Yesterday, Hu attended the funeral of Jamel Floyd. Floyd was an inmate at the Metropolitan Detention Center (MDC), who died of a heart attack after correctional officers pepper-sprayed him in his cell. He had been in prison for 14 years and had just 120 days left to complete his sentence. Hu remembered two photos of Floyd. One is one that his parents shared of him as a young kid holding a lizard that he had brought home from school over the summer. Another is a photo of him incarcerated. He’s kissing his mom and holding his dad.

“I think about how much his family loved him. They stayed in touch with him and made sure he knew he was loved and that he had a future outside. He had a fiance. He had nephews and nieces,” she said. “I think of the fact that they had asked for his early release because he had asthma during the COVID pandemic. And our federal prison system wouldn’t even give a man 120 days of his life after serving 14 years. I think about how they brutally murdered him. I think about how they pepper-sprayed someone who was unarmed, locked up, and detained.”

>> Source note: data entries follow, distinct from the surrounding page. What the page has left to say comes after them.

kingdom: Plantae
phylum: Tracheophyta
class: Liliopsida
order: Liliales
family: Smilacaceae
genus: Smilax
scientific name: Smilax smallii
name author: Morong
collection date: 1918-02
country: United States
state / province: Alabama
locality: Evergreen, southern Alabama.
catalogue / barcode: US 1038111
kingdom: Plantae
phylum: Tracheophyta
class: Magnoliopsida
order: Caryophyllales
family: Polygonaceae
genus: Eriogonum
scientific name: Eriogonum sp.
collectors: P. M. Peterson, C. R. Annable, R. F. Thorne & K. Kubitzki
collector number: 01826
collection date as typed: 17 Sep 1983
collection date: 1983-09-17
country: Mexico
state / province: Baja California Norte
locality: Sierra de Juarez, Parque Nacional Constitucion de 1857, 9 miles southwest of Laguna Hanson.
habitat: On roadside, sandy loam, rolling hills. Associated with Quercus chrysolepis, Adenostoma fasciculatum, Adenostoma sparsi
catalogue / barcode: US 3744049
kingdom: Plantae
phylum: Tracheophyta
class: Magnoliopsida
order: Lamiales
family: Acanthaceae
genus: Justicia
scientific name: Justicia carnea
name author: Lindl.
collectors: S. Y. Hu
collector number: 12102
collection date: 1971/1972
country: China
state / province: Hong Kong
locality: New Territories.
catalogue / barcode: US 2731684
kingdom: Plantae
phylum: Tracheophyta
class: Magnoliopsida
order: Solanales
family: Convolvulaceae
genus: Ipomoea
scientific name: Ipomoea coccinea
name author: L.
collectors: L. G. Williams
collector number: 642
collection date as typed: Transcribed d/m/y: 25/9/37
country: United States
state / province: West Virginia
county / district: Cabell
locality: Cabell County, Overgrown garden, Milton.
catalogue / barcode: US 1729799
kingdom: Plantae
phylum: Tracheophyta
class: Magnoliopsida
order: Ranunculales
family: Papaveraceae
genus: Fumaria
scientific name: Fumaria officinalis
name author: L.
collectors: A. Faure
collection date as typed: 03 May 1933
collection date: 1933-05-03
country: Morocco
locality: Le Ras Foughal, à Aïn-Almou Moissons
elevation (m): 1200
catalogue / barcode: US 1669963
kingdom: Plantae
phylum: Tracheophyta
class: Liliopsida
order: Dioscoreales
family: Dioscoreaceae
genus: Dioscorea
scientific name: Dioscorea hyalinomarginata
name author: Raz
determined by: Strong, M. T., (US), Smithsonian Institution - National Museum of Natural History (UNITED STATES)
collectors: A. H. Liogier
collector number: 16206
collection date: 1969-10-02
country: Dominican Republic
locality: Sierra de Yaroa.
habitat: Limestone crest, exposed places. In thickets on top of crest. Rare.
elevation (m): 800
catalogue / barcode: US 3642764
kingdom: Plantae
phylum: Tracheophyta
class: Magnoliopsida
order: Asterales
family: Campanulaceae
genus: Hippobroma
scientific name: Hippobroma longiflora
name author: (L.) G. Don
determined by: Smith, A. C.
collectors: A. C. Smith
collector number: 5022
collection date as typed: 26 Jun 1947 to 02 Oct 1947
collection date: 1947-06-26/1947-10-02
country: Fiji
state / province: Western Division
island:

Social justice is important for Hu. It’s important because it impacts her community and her loved ones, she explained.

“I am a woman of color. I am perceived in many different ways and will also say that there’s some privilege. I am not Black. I am not Brown. But it’s important for me to uphold Black Lives Matter & organizing for black & Brown New Yorkers,” she said. “It’s about recognizing that if those who are most vulnerable are not protected and free, then we are all not free.”

Hu has officially started her run for City Council now. And she’s excited to see where it goes. She’s excited to represent the district she loves so dearly.

“The system doesn’t value my community and makes me wonder if working in the system or out of the system would be better,” she said. “During these last few weeks of protest, I saw that I wasn’t alone in my anger. That there were people who were matching and protesting who are just as angry and in grief as I am. And to know if there was ever a time to run, it might be now. So I decided let’s do it. And now I am running.”